Search the material for the word "knee" and copy every line in which it occurs.

- _Data to examine_

_ _ _

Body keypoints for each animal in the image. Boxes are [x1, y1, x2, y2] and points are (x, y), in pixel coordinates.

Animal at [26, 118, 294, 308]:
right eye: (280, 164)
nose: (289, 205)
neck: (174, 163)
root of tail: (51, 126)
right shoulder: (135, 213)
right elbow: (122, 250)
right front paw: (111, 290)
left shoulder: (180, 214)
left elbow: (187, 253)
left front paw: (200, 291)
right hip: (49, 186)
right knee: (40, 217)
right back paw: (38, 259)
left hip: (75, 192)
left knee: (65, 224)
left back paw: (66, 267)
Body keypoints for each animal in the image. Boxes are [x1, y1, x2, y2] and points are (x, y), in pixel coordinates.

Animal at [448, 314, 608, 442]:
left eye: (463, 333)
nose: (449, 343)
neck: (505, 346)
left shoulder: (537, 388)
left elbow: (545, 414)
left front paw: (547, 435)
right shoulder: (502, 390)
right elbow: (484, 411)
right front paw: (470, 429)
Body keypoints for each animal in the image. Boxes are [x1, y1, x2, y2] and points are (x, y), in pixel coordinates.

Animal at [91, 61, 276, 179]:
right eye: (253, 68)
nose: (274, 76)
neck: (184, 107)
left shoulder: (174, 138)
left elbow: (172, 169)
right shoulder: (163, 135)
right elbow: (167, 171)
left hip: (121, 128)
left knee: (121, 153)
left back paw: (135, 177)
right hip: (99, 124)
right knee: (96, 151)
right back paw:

_ _ _

- _Written answer_
right knee: (40, 217)
left knee: (65, 224)
left knee: (121, 153)
right knee: (96, 151)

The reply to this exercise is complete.